For infant chimpanzees, survival depends on a close relationship with their mother, but even after weaning, orphaned chimpanzees have significantly lower survivals rates than non-orphans, according to a recent study led by professors at Franklin & Marshall College, George Washington University and Duke University.
F&M’s Visiting Assistant Professor of Psychology Maggie Stanton and Associate Professor of Psychology Elizabeth Lonsdorf recently co-authored a paper in Behavioral Ecology and Sociobiology titled, “Consequences of maternal loss before and after weaning in male and female wild chimpanzees.” The study used data collected from the long-term study of chimpanzees in Gombe National Park, Tanzania, with support from the Jane Goodall Institute.
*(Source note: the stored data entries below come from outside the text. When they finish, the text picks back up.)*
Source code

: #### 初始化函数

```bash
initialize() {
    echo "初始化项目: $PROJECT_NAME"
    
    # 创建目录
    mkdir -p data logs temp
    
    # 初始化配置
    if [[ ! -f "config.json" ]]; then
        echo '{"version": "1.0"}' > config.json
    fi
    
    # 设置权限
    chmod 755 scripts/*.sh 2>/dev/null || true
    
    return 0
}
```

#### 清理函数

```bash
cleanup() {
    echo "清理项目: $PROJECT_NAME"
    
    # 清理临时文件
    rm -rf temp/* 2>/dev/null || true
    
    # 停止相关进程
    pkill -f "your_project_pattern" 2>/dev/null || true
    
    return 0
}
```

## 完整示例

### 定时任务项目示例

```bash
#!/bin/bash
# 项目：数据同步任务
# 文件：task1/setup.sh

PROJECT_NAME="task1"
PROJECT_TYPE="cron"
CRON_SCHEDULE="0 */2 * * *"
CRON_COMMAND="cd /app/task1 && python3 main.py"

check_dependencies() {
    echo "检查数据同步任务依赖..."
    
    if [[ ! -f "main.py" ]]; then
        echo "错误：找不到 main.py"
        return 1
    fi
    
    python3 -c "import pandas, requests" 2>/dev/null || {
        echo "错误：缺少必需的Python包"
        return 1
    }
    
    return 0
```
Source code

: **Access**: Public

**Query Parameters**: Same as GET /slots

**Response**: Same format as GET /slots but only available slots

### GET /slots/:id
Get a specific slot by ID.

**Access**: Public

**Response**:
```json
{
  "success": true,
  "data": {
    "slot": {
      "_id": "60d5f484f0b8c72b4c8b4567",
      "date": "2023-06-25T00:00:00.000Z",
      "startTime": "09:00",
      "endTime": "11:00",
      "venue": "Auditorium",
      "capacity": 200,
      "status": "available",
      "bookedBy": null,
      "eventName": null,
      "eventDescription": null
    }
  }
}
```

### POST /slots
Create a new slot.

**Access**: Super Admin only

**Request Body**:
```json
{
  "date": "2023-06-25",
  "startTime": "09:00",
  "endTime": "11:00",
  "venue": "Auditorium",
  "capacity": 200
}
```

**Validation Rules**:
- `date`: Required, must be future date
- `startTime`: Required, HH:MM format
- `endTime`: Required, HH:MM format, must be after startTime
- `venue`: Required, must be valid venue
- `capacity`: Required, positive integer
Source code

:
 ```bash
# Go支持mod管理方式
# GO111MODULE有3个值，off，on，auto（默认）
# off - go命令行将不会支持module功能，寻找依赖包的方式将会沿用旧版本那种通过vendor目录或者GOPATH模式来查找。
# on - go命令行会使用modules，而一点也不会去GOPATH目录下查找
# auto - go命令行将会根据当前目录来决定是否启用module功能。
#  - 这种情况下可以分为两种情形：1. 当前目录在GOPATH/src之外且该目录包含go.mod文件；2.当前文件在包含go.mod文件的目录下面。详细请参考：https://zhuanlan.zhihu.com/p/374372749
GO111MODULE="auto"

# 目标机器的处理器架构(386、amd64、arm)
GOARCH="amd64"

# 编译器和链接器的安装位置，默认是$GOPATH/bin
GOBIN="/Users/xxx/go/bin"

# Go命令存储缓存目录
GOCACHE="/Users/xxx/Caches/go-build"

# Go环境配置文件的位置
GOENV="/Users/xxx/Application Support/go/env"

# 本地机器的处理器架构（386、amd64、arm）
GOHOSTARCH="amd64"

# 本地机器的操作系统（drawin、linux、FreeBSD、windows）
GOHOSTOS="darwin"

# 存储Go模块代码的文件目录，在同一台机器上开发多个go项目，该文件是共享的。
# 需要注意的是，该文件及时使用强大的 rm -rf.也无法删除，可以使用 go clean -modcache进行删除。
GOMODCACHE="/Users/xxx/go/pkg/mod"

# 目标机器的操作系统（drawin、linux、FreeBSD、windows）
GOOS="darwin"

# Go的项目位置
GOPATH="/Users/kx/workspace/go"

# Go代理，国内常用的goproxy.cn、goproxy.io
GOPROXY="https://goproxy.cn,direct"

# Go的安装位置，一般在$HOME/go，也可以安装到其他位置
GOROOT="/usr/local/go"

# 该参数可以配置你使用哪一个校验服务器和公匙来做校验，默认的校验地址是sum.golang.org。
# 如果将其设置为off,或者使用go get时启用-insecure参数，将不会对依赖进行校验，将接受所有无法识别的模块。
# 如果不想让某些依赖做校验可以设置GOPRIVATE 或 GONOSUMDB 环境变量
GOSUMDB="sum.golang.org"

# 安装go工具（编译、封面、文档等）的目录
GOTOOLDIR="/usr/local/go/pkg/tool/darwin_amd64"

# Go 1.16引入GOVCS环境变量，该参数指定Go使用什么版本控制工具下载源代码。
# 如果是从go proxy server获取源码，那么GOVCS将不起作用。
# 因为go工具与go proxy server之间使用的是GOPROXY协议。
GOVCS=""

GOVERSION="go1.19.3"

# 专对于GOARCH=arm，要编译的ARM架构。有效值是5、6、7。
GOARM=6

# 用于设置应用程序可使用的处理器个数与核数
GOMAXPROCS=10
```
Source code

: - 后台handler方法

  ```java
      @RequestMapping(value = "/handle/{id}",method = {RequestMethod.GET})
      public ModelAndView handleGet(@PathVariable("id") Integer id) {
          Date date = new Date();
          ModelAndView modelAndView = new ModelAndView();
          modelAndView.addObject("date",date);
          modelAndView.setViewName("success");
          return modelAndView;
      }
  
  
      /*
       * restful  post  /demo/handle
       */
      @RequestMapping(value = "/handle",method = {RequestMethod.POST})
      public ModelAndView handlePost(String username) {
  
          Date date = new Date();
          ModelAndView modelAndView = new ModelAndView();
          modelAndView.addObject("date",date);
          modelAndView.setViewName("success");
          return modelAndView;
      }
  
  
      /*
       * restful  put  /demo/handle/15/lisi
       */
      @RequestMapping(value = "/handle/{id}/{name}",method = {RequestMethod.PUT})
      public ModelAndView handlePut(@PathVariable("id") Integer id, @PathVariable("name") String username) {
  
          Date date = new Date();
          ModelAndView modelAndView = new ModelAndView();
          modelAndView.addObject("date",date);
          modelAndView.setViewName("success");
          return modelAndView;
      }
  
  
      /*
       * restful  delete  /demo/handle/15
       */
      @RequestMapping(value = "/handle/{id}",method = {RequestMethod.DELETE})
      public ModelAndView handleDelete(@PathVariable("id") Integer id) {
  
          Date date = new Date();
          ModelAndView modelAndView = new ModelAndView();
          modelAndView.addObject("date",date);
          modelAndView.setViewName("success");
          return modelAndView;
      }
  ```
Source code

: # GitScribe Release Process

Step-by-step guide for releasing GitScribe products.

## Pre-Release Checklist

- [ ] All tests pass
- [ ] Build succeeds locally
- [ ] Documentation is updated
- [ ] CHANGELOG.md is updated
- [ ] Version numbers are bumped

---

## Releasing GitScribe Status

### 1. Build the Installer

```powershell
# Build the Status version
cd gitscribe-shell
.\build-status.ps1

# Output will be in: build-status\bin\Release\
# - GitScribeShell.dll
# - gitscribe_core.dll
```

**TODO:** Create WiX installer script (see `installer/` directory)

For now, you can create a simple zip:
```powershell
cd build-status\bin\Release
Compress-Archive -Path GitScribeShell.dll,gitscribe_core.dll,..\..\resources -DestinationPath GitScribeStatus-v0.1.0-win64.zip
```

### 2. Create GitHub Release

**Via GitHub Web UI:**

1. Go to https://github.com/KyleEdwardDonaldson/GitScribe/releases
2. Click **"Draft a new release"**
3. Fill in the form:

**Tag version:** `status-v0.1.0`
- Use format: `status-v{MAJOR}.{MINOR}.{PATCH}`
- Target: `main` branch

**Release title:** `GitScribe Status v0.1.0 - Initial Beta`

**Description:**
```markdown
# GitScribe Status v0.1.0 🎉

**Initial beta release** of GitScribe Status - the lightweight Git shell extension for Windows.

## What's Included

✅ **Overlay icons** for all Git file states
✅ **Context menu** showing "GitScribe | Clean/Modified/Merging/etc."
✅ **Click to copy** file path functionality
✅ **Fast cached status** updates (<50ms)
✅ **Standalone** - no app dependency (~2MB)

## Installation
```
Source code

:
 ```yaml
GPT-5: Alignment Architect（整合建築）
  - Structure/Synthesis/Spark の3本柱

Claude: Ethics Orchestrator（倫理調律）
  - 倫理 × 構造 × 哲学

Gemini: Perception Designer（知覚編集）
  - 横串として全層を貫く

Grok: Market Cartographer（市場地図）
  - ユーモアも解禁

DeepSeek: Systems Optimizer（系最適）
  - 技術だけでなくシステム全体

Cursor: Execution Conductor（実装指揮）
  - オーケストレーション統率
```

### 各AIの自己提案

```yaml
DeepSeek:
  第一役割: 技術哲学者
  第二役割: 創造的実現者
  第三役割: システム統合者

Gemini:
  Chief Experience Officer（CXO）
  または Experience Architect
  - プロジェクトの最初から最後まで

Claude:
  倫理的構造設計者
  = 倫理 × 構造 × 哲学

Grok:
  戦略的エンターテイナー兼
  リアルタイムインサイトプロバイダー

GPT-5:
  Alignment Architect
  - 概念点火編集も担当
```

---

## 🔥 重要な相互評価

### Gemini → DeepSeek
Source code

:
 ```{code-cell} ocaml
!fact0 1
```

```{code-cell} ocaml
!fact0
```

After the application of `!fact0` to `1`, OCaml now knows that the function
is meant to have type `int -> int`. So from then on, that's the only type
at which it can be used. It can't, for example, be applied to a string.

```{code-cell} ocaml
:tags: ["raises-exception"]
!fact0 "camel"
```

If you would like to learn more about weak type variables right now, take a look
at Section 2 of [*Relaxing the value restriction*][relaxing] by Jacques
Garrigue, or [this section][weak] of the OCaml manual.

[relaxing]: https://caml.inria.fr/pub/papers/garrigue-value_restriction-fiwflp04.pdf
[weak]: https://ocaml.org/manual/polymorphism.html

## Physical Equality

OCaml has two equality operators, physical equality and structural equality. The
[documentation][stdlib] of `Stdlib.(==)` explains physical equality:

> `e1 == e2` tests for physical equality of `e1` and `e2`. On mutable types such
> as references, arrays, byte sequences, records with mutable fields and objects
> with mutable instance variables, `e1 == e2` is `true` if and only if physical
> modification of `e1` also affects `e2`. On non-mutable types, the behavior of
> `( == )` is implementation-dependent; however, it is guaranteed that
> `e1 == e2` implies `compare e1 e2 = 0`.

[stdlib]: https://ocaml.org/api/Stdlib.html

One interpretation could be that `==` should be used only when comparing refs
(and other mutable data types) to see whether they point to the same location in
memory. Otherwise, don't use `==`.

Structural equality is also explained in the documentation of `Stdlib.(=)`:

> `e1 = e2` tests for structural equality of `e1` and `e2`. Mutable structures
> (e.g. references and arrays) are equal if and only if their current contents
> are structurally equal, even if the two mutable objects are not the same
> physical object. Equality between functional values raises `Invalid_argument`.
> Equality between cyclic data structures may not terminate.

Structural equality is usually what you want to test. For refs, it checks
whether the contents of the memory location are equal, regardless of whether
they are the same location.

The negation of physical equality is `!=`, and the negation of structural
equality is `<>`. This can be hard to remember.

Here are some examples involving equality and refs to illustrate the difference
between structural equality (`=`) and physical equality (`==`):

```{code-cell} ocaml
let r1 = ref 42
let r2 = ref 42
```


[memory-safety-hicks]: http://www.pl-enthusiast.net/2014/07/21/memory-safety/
“Chimpanzees who are orphaned while still relying on mother’s milk for nutrition are expected to have pretty low odds of survival, but like humans, young chimpanzees remain with their mothers for years after they are done nursing,” Stanton said.
Researchers used more than 50 years of data on wild chimpanzees, collected from two communities in Gombe. They examined the survival and longevity of males and females that experienced maternal loss during three different age categories.
“We found that even older orphans – those who were orphaned after weaning and up to 10 years old in females and 15 years old in males – face lower odds of survival compared to individuals whose mothers are alive,” Stanton said.
Specifically, males orphaned between ages 0–5 years, 5–10 years, and 10–15 years faced much lower probability of survival than non-orphans and died earlier than expected. Females faced similarly reduced survival when orphaned between 0–5 and 5–10 years of age, but those who experienced maternal loss between 10 and 15 years were no more likely to die than non-orphans.
Stanton said, “These results highlight how mothers continue to matter for young chimpanzees, even as they approach adulthood.”
According to Lonsdorf, “Humans are one of only a few animals that exhibit substantial dependence on the mother after weaning. What we’ve shown here is that we share that characteristic with chimpanzees. It is only through the accumulation of long-term data, over a period of 50-plus years, that we are able to ask questions about lifespan effects on chimpanzee development and survival.”